HalluciTrace solves the problem of hallucination propagation in long-running AI agent workflows. Most approaches treat hallucination as a per-step output problem, where each response is checked individually. But in real agent systems, a false claim introduced at step 3 does not stay at step 3. It becomes context for steps 4–20, and the agent continues building on top of it. By the time the final output is wrong, the original hallucination is often invisible in the trace.
HalluciTrace treats hallucination as a propagation problem instead of just an output problem. It surfaces where the hallucination first entered the workflow, which downstream steps became contaminated by it, how the incorrect information propagated through the reasoning chain and whether the agent ever self-corrected. This helps developers understand not just whether the final answer is wrong, but how the system became wrong in the first place, making long-running AI agents easier to debug, analyze and improve.
Heatmap view
N×N matrix showing propagation edge count from source step (row) to
target step (column). A hot cell at row 3, column 9 means a claim from
step 3 is still appearing at step 9. Row label color shows whether that
step contains verified, hallucinated, or unknown claims. Per-step
hallucination rate bars on the side.
Replay mode
Step-by-step walkthrough of the hallucination lifecycle:
| Frame type | Meaning |
|---|---|
INTRODUCED |
False claim enters the agent's reasoning for the first time |
REUSED |
Same claim reappears in a later step |
AMPLIFIED |
Agent builds on the hallucination, extending it further |
CORRECTED |
Agent catches and corrects an earlier false claim |
FAILURE |
Hallucination reaches the final output step |
Use ← → to step through frames, Space to autoplay.
Claims view
Full audit table of every extracted claim with verification status,
reference match and similarity score. Filterable by status.

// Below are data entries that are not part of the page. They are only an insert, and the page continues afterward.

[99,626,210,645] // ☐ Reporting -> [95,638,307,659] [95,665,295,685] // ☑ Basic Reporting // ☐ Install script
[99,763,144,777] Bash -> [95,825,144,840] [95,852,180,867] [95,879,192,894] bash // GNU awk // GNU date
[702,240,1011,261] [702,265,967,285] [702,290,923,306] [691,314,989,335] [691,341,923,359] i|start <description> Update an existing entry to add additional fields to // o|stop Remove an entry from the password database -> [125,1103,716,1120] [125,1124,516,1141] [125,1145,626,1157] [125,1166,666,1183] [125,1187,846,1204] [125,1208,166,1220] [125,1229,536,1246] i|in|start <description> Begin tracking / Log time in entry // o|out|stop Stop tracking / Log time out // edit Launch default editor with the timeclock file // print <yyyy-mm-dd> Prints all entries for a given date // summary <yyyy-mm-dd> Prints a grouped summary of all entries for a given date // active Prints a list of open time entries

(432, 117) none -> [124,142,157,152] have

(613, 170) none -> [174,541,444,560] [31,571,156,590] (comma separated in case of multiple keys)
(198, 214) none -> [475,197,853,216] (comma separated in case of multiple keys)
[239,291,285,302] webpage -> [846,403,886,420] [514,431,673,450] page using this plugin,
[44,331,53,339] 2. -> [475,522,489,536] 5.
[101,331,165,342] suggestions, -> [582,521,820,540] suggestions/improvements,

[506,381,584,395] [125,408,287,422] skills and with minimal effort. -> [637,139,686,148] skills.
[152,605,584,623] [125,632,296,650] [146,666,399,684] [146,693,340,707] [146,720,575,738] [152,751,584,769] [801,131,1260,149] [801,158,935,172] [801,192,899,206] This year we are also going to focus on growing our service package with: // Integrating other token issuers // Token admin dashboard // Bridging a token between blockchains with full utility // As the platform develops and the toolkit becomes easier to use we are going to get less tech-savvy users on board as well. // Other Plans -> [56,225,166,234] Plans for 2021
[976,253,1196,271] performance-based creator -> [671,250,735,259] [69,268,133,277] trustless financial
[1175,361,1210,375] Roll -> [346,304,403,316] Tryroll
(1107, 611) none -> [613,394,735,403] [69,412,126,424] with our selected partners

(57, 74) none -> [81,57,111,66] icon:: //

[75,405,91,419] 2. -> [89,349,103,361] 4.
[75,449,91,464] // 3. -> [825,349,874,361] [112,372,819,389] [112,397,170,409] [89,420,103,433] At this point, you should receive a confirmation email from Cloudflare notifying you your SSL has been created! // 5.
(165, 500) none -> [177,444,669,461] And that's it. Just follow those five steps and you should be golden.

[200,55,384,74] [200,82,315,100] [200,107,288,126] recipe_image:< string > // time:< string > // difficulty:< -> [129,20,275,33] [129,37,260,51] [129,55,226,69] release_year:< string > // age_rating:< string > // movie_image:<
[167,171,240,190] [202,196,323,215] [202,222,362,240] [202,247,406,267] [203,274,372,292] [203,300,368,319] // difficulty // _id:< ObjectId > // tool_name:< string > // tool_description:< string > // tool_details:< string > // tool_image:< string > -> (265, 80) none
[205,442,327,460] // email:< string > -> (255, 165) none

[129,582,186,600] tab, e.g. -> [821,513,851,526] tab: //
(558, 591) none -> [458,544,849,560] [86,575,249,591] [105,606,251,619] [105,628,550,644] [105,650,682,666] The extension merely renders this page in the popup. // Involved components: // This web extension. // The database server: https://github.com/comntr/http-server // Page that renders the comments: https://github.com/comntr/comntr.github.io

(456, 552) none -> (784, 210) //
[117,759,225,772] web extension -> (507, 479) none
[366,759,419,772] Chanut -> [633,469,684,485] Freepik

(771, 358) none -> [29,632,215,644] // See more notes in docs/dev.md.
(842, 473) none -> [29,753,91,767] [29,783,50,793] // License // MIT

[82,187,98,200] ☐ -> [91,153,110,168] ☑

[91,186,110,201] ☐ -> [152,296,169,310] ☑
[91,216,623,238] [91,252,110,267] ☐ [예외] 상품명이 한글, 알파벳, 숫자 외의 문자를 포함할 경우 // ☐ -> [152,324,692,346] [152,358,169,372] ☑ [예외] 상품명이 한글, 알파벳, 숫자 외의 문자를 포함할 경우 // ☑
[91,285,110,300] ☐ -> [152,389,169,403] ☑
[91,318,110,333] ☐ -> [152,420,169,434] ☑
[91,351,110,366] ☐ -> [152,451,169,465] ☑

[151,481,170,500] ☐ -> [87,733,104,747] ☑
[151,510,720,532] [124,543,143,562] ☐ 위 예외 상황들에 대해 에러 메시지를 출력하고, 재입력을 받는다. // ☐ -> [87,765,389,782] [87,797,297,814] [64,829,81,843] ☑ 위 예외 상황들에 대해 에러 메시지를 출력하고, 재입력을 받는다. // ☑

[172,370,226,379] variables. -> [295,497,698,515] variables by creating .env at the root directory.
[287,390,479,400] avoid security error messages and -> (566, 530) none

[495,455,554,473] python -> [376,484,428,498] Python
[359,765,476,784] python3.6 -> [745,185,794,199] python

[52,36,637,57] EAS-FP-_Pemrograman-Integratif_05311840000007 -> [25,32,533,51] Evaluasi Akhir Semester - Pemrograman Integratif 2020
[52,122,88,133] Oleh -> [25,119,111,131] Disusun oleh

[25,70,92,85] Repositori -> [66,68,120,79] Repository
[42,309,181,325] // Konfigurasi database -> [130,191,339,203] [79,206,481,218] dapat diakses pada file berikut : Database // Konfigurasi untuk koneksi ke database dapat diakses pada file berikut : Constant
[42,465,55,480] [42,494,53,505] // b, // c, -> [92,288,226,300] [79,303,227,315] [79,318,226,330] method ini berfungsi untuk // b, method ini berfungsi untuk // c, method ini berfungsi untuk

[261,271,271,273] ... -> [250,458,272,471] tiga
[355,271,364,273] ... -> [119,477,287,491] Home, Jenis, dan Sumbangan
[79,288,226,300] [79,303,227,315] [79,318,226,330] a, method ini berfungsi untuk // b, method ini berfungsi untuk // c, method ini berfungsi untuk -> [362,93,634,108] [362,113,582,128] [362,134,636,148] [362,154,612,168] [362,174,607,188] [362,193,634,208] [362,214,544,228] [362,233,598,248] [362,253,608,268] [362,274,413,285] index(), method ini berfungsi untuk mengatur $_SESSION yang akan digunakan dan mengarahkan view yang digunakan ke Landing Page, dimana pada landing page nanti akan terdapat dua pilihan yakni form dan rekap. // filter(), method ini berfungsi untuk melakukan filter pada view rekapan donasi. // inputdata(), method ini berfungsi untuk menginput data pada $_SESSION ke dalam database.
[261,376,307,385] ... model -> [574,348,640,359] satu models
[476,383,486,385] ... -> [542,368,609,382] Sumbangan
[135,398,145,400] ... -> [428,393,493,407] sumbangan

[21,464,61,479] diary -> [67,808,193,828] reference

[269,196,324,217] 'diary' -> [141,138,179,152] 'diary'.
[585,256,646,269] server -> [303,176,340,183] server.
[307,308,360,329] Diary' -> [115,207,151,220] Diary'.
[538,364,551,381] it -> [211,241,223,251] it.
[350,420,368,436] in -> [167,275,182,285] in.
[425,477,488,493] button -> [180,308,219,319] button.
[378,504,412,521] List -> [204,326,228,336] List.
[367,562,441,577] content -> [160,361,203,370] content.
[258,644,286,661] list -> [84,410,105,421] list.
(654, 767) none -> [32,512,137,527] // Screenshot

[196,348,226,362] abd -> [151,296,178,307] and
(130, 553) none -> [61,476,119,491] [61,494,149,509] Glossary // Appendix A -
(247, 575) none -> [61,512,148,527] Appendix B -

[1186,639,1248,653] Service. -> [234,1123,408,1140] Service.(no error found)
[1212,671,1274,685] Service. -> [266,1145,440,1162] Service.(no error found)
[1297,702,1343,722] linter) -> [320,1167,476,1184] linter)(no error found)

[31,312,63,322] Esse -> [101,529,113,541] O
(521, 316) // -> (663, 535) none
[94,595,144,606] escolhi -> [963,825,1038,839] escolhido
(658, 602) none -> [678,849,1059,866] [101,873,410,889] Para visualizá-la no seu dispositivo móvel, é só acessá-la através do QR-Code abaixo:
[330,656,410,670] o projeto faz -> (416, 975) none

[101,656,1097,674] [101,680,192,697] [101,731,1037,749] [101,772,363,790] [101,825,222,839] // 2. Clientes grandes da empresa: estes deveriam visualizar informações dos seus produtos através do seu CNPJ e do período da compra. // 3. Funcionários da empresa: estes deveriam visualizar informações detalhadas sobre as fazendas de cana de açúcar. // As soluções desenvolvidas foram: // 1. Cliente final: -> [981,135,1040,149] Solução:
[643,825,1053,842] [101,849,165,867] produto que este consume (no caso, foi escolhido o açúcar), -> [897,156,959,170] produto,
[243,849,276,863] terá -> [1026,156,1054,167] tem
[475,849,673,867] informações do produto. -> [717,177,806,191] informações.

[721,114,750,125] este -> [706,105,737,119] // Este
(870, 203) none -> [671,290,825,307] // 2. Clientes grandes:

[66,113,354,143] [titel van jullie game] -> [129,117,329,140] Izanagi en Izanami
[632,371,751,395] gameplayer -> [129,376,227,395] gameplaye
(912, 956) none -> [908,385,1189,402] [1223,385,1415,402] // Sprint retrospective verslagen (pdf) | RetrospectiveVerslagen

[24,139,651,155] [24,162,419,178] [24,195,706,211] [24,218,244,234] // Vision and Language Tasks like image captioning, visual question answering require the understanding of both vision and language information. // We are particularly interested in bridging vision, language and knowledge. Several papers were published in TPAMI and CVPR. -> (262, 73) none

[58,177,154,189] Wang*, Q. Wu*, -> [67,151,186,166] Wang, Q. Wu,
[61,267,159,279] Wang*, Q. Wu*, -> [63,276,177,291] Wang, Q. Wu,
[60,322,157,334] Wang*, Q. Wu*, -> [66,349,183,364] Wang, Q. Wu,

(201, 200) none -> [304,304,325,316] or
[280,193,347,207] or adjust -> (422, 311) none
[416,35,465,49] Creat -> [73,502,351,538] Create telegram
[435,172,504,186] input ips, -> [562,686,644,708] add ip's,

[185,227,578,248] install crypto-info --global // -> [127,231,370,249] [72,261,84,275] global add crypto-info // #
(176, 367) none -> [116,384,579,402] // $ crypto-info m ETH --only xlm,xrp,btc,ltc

fastapi — API server uvicorn — ASGI runner openai — GPT-4o-mini (claim extraction) + text-embedding-3-small (similarity) numpy — cosine similarity on embedding vectors pandas — claim dataframe handling python-dotenv — .env loading
git clone https://github.com/yourname/hallucitrace
cd hallucitrace
python -m venv venv
source venv/bin/activate # Windows: venv\Scripts\activate
pip install -r requirements.txt
# Optional — for better accuracy
echo "OPENAI_API_KEY=sk-..." > .env
python api/index.py
# → http://localhost:8000Works without an API key. Accuracy is lower on paraphrased hallucinations.
| Parameter | With key | Without key | Notes |
|---|---|---|---|
| Verification match | 0.78 cosine | 0.60 SequenceMatcher | Below = "unknown" |
| Propagation detection | 0.82 cosine | 0.52 SequenceMatcher | Same claim reappearing |
| Amplification | 0.92 cosine | 0.70 SequenceMatcher | Near-verbatim repetition |
- Verification quality depends on reference coverage. Claims not in the
reference base are marked
unknown, notfalse. - Without an OpenAI key, paraphrased hallucinations may not be detected as propagation — the lexical fallback misses semantic similarity.
- The heuristic claim extractor misses implicit or compound-sentence claims.
- Serverless cold start on Vercel ~1–2s on first request.